On Monday evening, December 18th, the seventh night of Chanukah, the Orthodox Jewish Chamber of Commerce held an inspirational menorah lighting ceremony on the One World Observatory, on the 101st floor of the World Trade Center’s Freedom Tower.
This symbolized the Jewish communal business world utilizing the strength of its spirit and commerce to defeat darkness and hate. “Here, in the heart of the business world, we are declaring that nothing will deter us from succeeding and making the world a better place,” says Duvi Honig, Founder and CEO of the Orthodox Jewish Chamber of Commerce.
An array of dignitaries participated in the World Trade Center ceremony including Rabbi Yosef Carlebach, Chabad Rutgers; J. Morton Davis, Chairman of the Orthodox Jewish Chamber of Commerce; Adam Bisnowaty of the New York Giants; Rabbi Mendy Carlebach, Chaplain Port Authority of NY and NJ, and Orthodox Jewish Chamber of Commerce Ambassador; LenceBryer, Transportation Security Manager at JFK International Airport; Officer Emanuel Almog of the U.S. Department of Homeland Security; and event coordinator Rebecca Musumeciof Legends.
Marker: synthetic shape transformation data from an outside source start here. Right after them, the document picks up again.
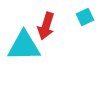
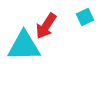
red arrow: rotated 16 degrees clockwise
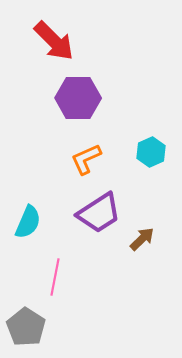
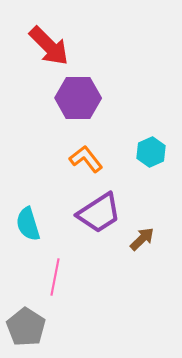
red arrow: moved 5 px left, 5 px down
orange L-shape: rotated 76 degrees clockwise
cyan semicircle: moved 2 px down; rotated 140 degrees clockwise
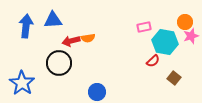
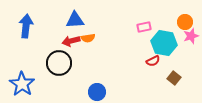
blue triangle: moved 22 px right
cyan hexagon: moved 1 px left, 1 px down
red semicircle: rotated 16 degrees clockwise
blue star: moved 1 px down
The Menorah in the Observatory was lit by Rabbi Yosef Carlebach and J. Morton Davis, followed by lively renditions of Maoz Tzur and other Chanukah melodies. Prior to this ceremony, Rabbi Mendy Carlebach lit a menorah at the tower’s Oculus below ground level, accompanied by a lively performance by the Maccabeats. A special menorah made out of scrap metal recovered from the ruins of the Twin Towers was used – offering poignant symbolism and optimism.
Event coordinators Lieutenant Scott Pomerantz of the Port Authority of NY and NJ and Rachel Kraus, VP of Marketing at Westfield World Trade Center, were in attendance. The Ground Zero menorah and presence of transportation and security officials were particularly noteworthy, coming mere days after a failed ISIS terror attack on the New York City subway system. The message of bringing light unto darkness, and not weakening resolve, permeated the ceremony as the flames flickered.
Rabbi Yosef Carlebach observed how it is the everyday Jewish businessman, even more so than religious leaders, who can illuminate the world. “When a businessman conducts himself properly in the business world and is proud of who we are, we share our light with the entire world,” he explained.
The symbolism of a menorah atop the center of New York’s Financial District was also not lost upon Chairman Davis: “The Jewish People epitomize how after nearly getting destroyed, we can rise to the top of the world in terms of achieving good for the world,” he stated.